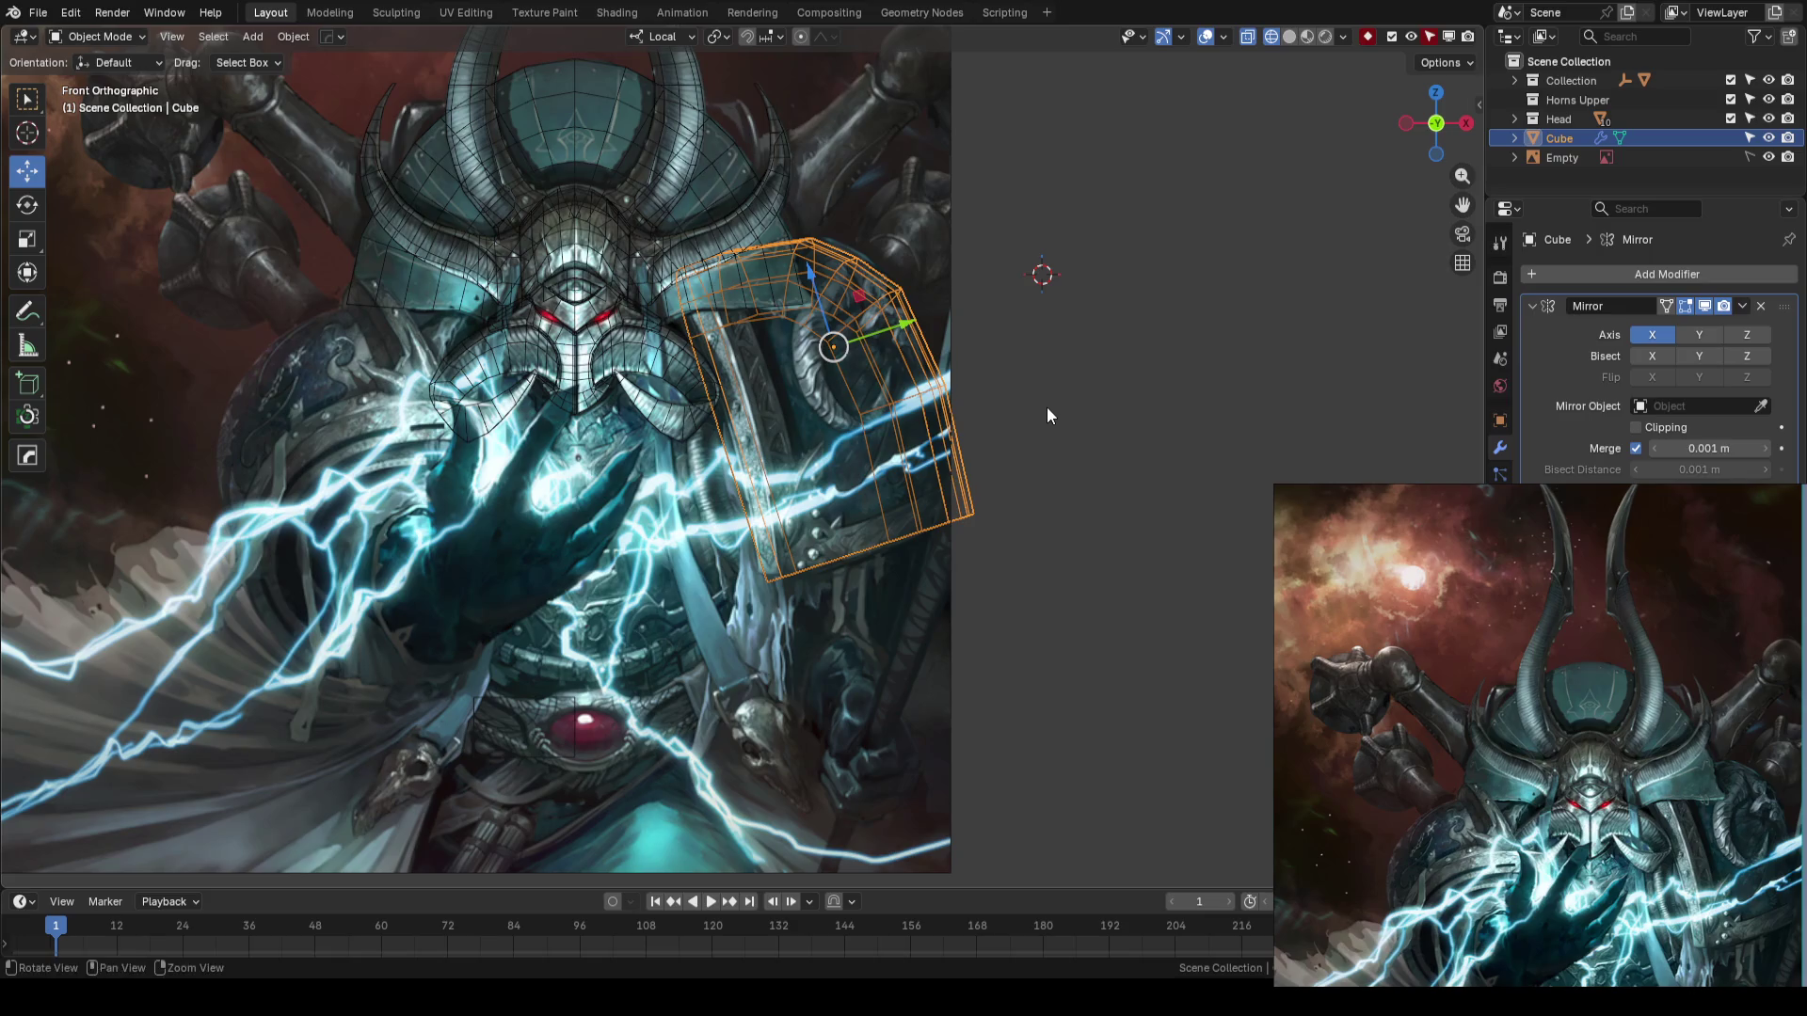
# - Deselect all, toggle back to Solid shading with Shift+Z, and save AhrimanBlockout_01.blend
pyautogui.press('alt+a')
pyautogui.press('shift+z')
pyautogui.scroll(-1, 964, 409)
pyautogui.scroll(-2, 966, 414)
pyautogui.press('ctrl+s')
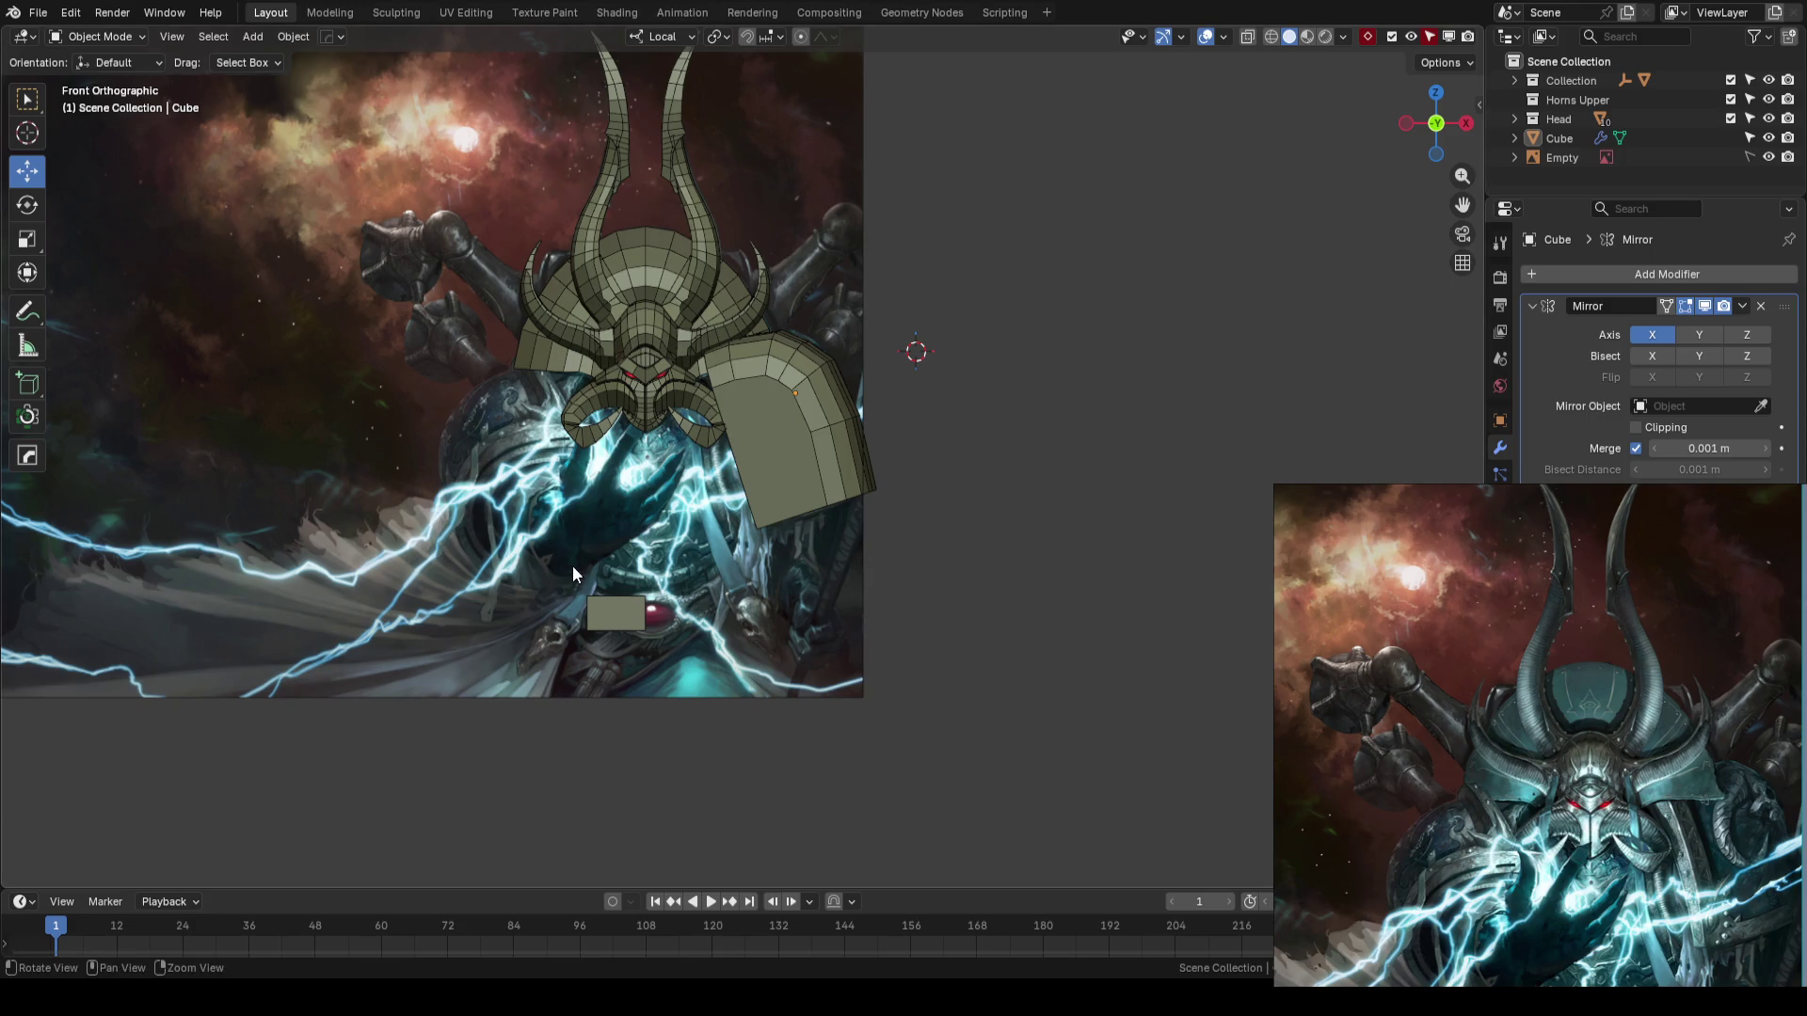
# - Save the blockout and add a new cube mesh
pyautogui.scroll(3, 572, 567)
pyautogui.press('ctrl+s')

-*-*-

[WORK ITEM]: Quote the material above exactly, from the line holding "pyautogui.scroll(-2, 966, 414)" through its last line, including both. Omit the pictures.

[ANSWER BOX]:
pyautogui.scroll(-2, 966, 414)
pyautogui.press('ctrl+s')
# - Save the blockout and add a new cube mesh
pyautogui.scroll(3, 572, 567)
pyautogui.press('ctrl+s')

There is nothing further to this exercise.